Immunological Paradigm
ELI5
Imagine your body as a castle that fights off invaders — that's how the 20th century thought about disease and social danger: something bad comes from outside and you defend yourself. Han's point is that today's problems (burnout, depression) aren't caused by outside invaders at all, but by too much of the same thing flooding in from the inside, so the old castle-and-moat model simply doesn't work anymore.
Definition
The Immunological Paradigm, as deployed by Byung-Chul Han in The Burnout Society, designates the dominant 20th-century model of pathology organized around the logic of negativity: the threat to social and biological health is identified as the intrusion of a foreign Other, against which the organism or community must mobilize its defenses.
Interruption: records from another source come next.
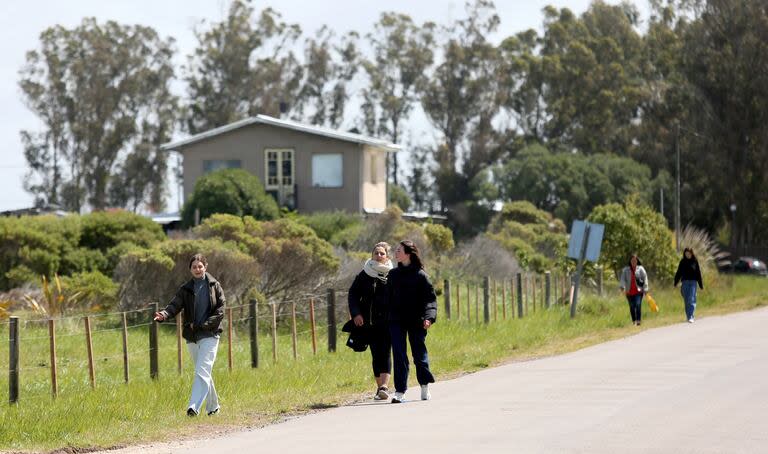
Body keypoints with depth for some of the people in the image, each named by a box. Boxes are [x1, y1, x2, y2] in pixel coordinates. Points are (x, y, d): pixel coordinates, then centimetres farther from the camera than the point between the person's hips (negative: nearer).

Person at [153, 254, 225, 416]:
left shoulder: (214, 286, 1)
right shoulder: (185, 289, 7)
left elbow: (220, 310, -4)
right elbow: (175, 305, -7)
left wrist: (203, 325, -13)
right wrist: (165, 314, -29)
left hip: (209, 335, -4)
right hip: (192, 336, 4)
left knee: (202, 372, -17)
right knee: (204, 373, 14)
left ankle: (194, 407, -26)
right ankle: (213, 406, 29)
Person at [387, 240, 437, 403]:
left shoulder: (420, 275, -4)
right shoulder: (393, 274, 9)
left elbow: (430, 297, -5)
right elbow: (388, 298, 14)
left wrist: (429, 316, -19)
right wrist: (388, 318, 8)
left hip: (416, 322, -3)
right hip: (396, 321, 3)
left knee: (419, 353, 9)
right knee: (399, 355, -5)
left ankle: (425, 386, 29)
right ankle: (400, 391, -7)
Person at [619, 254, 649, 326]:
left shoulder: (640, 269, 3)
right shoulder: (626, 269, 7)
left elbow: (645, 278, 0)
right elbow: (622, 279, -1)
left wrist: (645, 289, -7)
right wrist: (622, 287, -18)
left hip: (638, 291, -2)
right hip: (629, 292, 2)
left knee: (638, 305, -16)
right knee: (632, 307, 5)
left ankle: (639, 320, -15)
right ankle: (634, 321, 14)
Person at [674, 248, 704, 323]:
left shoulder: (695, 261, 2)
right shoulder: (682, 262, 5)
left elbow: (698, 274, 5)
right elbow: (679, 273, 6)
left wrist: (701, 285, 7)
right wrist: (676, 283, -3)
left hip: (693, 282, -2)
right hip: (685, 282, 2)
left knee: (691, 300, -11)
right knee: (686, 301, 5)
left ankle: (691, 317, -17)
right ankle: (688, 317, 13)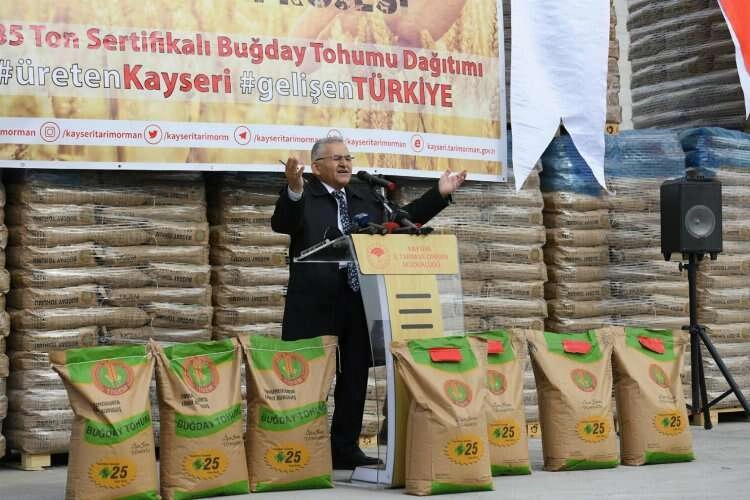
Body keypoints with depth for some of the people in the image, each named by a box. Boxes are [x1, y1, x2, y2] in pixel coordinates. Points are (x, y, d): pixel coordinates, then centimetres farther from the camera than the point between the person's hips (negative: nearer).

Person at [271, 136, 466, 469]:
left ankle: (345, 448, 17)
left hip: (359, 304, 6)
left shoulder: (367, 196, 16)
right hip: (316, 306, -6)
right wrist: (294, 191, -41)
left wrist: (439, 194, 13)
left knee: (354, 378, 9)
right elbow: (281, 224, -21)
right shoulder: (304, 198, -3)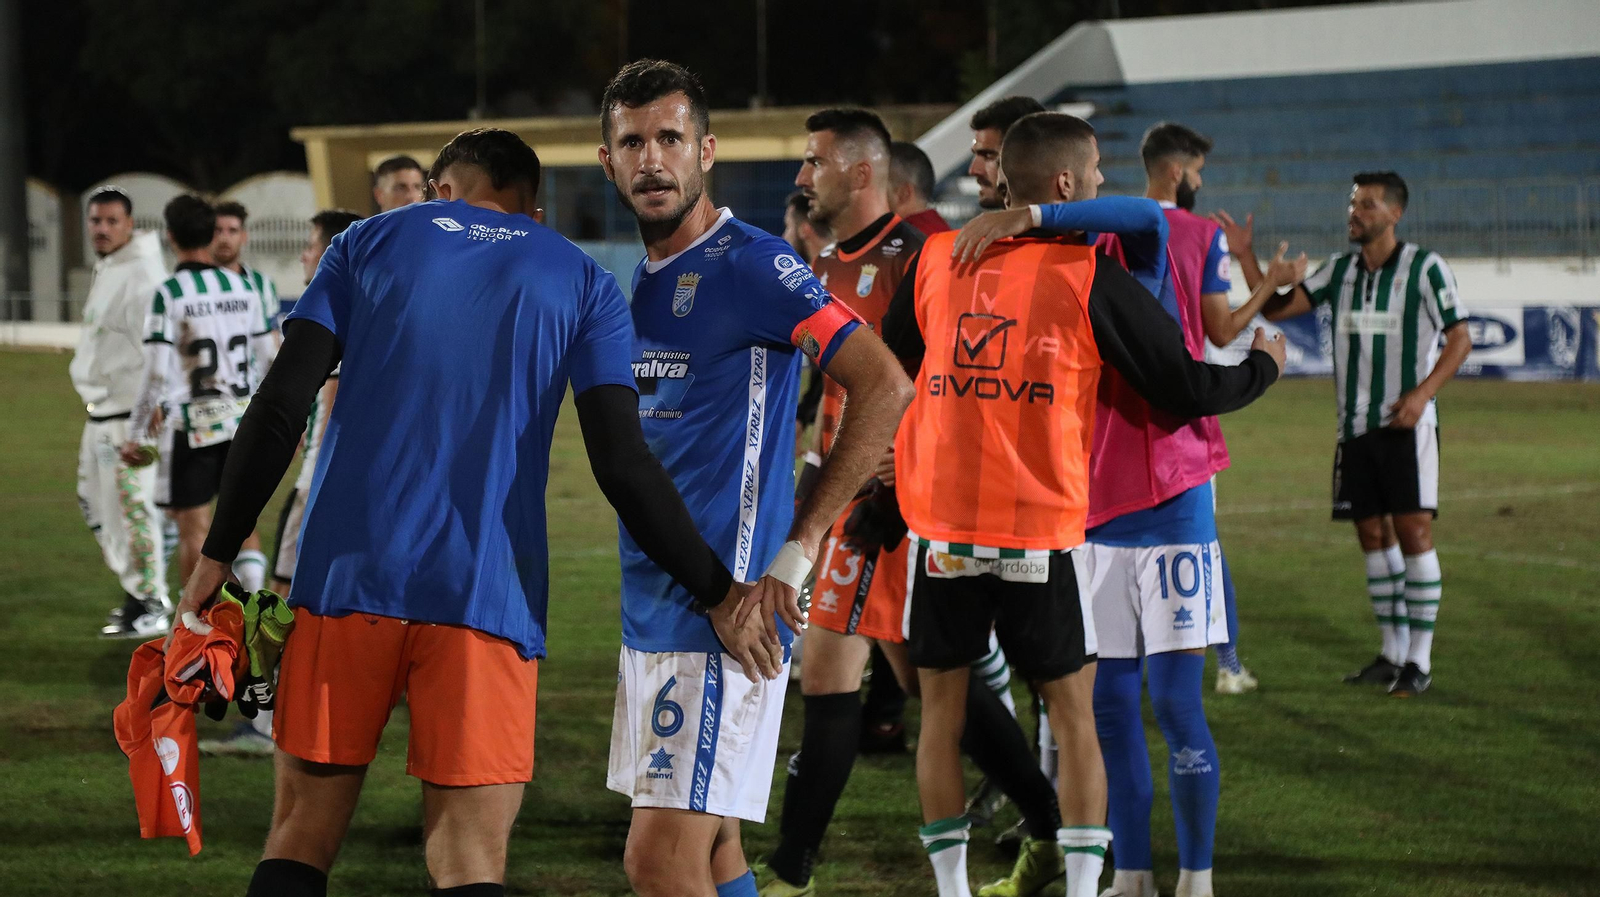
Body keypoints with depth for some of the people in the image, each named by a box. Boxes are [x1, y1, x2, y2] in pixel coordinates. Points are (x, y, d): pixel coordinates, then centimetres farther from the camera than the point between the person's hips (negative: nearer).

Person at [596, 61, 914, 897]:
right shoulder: (639, 281, 15)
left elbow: (885, 387, -17)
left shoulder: (747, 265, -11)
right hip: (650, 612, 9)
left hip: (724, 612, -9)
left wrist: (796, 547, -16)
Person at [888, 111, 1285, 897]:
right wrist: (1263, 365, 16)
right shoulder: (1091, 277, -6)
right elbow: (1188, 389, -3)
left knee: (941, 709, 12)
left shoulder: (935, 260, 5)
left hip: (940, 530, 3)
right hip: (1040, 536, -3)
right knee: (1073, 715, 8)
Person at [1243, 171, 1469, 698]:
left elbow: (1459, 339, -5)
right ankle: (1392, 652, 16)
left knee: (1413, 532, -9)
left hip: (1406, 423, -5)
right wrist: (1246, 258, -8)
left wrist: (1422, 392, -18)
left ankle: (1420, 661, -5)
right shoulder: (1340, 271, 9)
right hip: (1355, 425, 5)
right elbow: (1278, 309, 5)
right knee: (1372, 535, 7)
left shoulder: (1425, 268, -6)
The paradigm structures experience through a series of sharp binary distinctions — inside/outside, self/other, friend/foe — and presupposes that danger always arrives from without, from a heterogeneous alterity that must be repelled or neutralized. Illness, under this model, is essentially an encounter with the negative, with what is not-Same.
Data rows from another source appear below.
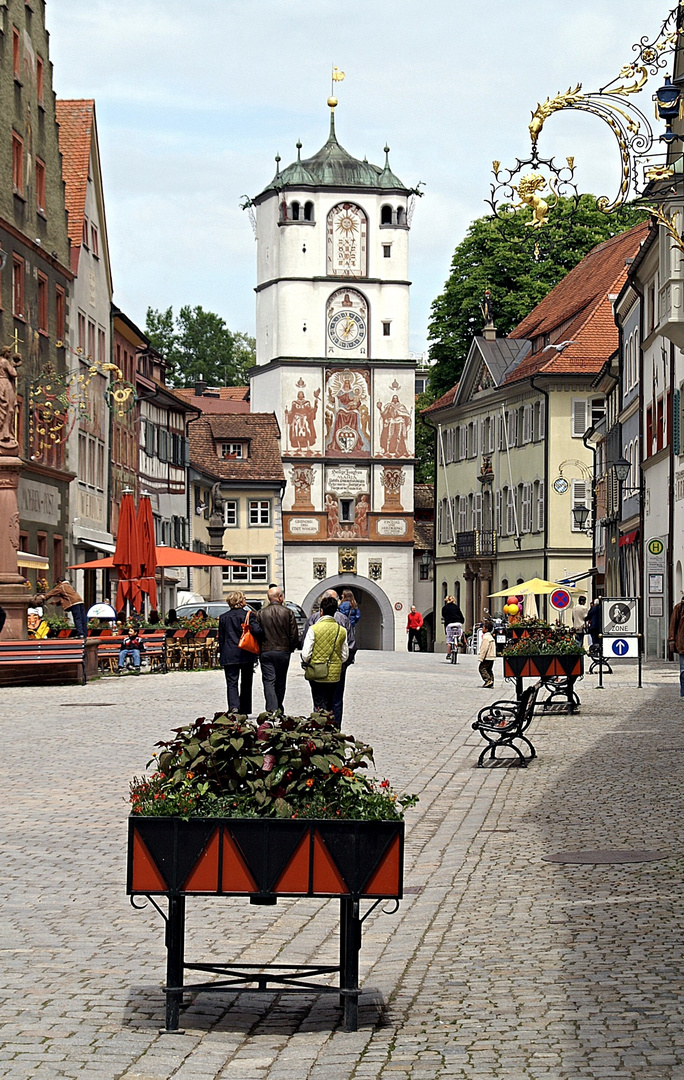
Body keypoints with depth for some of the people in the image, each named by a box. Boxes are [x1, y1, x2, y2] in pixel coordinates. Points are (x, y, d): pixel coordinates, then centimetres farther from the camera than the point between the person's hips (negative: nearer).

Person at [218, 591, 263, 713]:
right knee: (246, 684, 11)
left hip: (229, 655, 1)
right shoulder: (248, 615, -3)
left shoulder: (223, 617, 6)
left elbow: (221, 638, 9)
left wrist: (221, 655, 14)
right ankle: (245, 711, 13)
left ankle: (234, 706, -24)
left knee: (231, 683, -3)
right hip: (246, 655, -1)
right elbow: (257, 630, -15)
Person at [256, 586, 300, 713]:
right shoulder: (288, 613, -4)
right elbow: (294, 635, -3)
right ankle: (279, 709, 23)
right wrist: (291, 648, 14)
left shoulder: (261, 613, -3)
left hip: (265, 651, 0)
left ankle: (272, 709, -14)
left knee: (269, 681, -1)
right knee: (280, 682, 13)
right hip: (283, 651, 0)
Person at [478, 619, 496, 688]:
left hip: (487, 657, -10)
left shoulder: (486, 637, -16)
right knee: (489, 669, 13)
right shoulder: (491, 636, 17)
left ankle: (488, 680, -16)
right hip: (492, 656, 10)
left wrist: (481, 658, -17)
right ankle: (491, 683, 11)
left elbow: (484, 648, -20)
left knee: (482, 668, -6)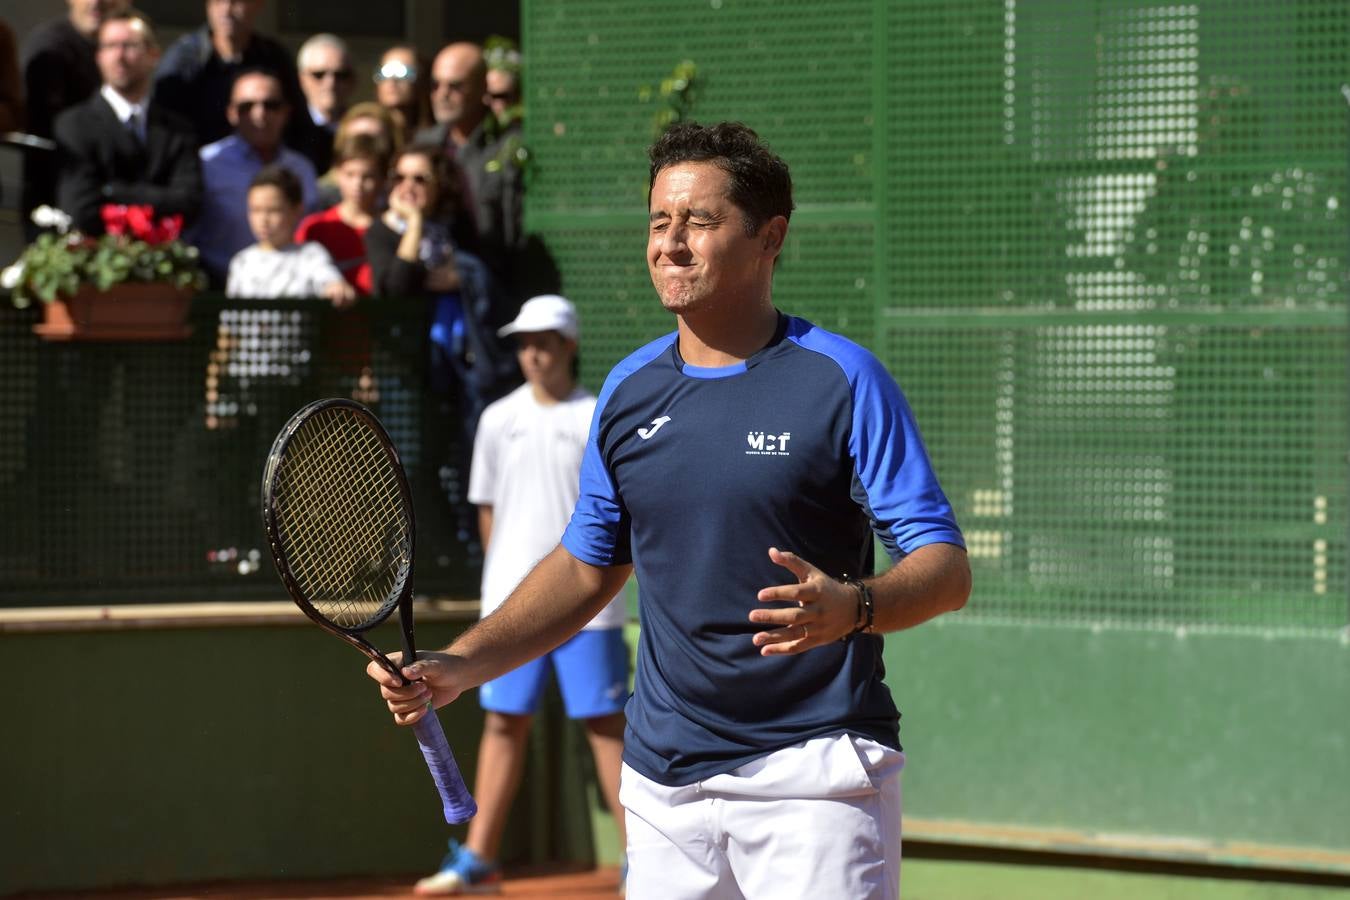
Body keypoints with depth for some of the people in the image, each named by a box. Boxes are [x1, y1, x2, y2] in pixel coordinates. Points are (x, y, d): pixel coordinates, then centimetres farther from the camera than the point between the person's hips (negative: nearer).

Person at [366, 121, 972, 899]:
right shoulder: (628, 391, 10)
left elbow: (947, 570, -8)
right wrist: (459, 667, 9)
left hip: (812, 776, -5)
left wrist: (850, 607, -29)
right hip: (665, 783, 5)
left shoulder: (844, 381, -5)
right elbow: (587, 567, 21)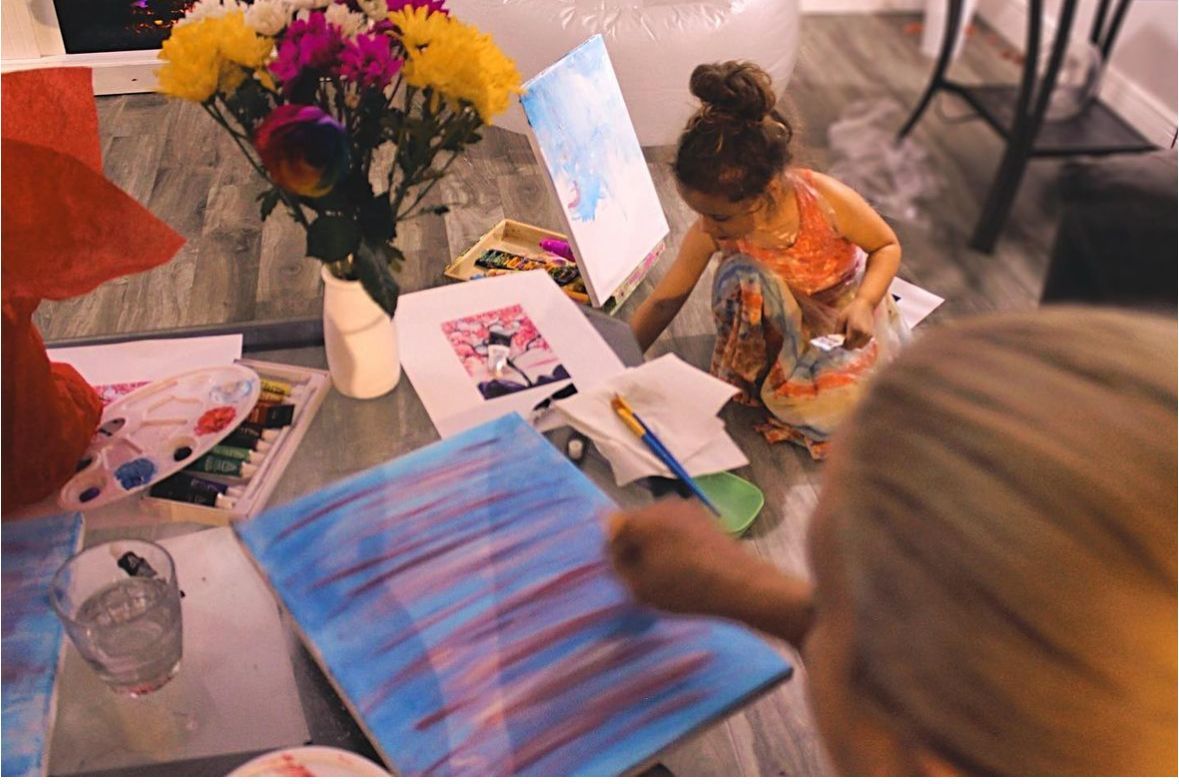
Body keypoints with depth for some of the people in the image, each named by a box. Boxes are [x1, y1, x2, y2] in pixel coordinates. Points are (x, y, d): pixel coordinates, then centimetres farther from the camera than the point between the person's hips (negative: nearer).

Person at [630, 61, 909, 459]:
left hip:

Han's theoretical move is to declare this paradigm historically exhausted. The signature pathologies of the 21st century — depression, burnout, ADHD — are not produced by the negativity of the foreign Other but by an excess of the Same: an overload of positivity, a saturation without resistance. This shifts the diagnostic frame entirely. The immunological paradigm, however powerful as a framework for earlier epochs (and however theoretically sophisticated in the versions offered by Esposito and Baudrillard), cannot account for illnesses that arise from the inside, from an abundance rather than an incursion. The paradigm's constitutive reliance on negation — on the Other as threat — renders it structurally blind to the neuronal pathologies of a society defined by surplus positivity.
Place in the corpus
In stanford-briefs-byung-chul-han-the-burnout-society-stanford-university-press-201, the Immunological Paradigm functions as the historical and theoretical foil against which Han constructs his central argument. It is the outgoing episteme — the paradigm now rendered obsolete — whose dismantling clears the ground for his concept of the Neuronal Society and the Excess of Positivity. The concept is thus positioned as the negative of Han's positive diagnosis: to name what the present is not, one must specify the immunological logic that no longer holds.
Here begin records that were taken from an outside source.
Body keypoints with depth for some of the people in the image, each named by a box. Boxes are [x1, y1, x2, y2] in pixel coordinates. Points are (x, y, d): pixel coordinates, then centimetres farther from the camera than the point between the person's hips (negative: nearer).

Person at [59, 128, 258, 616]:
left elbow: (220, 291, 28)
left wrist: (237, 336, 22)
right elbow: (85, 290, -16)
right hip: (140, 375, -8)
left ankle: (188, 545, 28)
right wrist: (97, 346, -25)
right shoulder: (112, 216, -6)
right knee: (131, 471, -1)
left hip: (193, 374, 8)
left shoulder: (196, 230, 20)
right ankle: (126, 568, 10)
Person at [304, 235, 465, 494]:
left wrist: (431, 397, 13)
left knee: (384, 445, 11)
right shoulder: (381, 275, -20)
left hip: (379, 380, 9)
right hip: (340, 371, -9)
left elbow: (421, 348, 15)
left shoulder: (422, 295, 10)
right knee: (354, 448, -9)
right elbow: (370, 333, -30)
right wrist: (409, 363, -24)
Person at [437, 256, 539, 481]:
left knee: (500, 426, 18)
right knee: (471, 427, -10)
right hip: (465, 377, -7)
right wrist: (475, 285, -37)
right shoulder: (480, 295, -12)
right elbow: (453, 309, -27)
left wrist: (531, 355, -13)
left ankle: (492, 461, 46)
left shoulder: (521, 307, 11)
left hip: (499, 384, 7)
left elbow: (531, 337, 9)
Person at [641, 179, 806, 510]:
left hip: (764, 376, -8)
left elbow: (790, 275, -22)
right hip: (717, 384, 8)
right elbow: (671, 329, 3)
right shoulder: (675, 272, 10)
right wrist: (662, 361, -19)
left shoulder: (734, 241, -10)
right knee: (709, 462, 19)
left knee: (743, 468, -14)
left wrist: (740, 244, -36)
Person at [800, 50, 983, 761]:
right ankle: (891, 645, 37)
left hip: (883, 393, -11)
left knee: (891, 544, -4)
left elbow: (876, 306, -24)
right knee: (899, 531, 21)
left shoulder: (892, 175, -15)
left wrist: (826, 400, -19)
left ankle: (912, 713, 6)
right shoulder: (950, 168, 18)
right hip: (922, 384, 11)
The concept's relationship to the cross-referenced canonicals is primarily one of structural contrast. Negation is the very operative logic of the Immunological Paradigm — it is constituted by the negativity of the Other, by the border that separates self from foreign threat. Han's claim is that this negation has lost its pathological productivity: contemporary society bypasses the negativity that Lacan's framework (and Hegel's dialectics) would identify as structurally necessary for the constitution of the subject and desire. Where Dialectics depends on the productive antagonism of opposed terms, and where Jouissance is classically organized around the barrier the Law erects against the Other's desire, the Immunological Paradigm represents the historical form in which such negativity was still operative at the level of social organization. The Singularity and the big Other, cross-referenced here, are both figures of radical alterity — precisely what the immunological model requires as its constitutive outside. Han's argument, then, is that the disappearance of this Other (absorbed into the frictionless positivity of the Same) marks the end of the immunological age and the onset of pathologies that classical negativity-based frameworks, including those grounded in Lacanian topology and dialectics, are not equipped to diagnose.
Key formulations
The Burnout Society (p.2)
The past century was an immunological age. The epoch sought to distinguish clearly between inside and outside, friend and foe, self and other.
The quote is theoretically loaded because its three parallel binaries — inside/outside, friend/foe, self/other — are not merely descriptive but name the structural logic of negation itself: each pair presupposes a constitutive alterity, a foreign term whose exclusion defines the identity of the first. By periodizing this logic as belonging to "the past century," Han performs a historical foreclosure of negation as an organizing principle, thereby grounding his claim that frameworks built on Otherness (immunological, dialectical, Lacanian) have reached their diagnostic limit.